GOAL OF THE EXERCISE => Write out every line of text in the entries below word for word, leaving the images out of your answer.

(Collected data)
=== Begin Enclosure ===

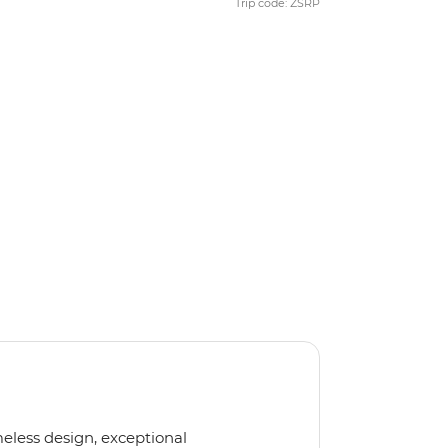
Trip code: ZSRP
meless design, exceptional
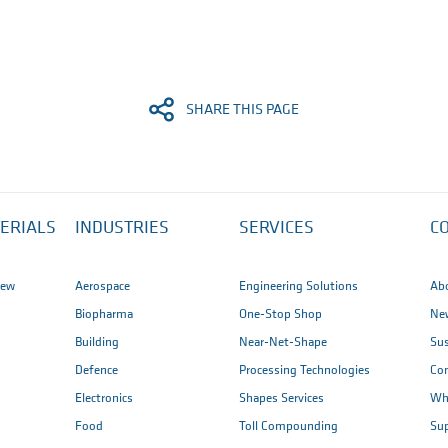
SHARE THIS PAGE
ERIALS
INDUSTRIES
SERVICES
C
iew
Aerospace
Engineering Solutions
Ab
Biopharma
One-Stop Shop
New
Building
Near-Net-Shape
Sus
Defence
Processing Technologies
Co
Electronics
Shapes Services
Wh
Food
Toll Compounding
Sup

=== End Enclosure ===

RESULT FOR THIS TASK =>
Trip code: ZSRP
meless design, exceptional
SHARE THIS PAGE
ERIALS
INDUSTRIES
SERVICES
C
iew
Aerospace
Engineering Solutions
Ab
Biopharma
One-Stop Shop
New
Building
Near-Net-Shape
Sus
Defence
Processing Technologies
Co
Electronics
Shapes Services
Wh
Food
Toll Compounding
Sup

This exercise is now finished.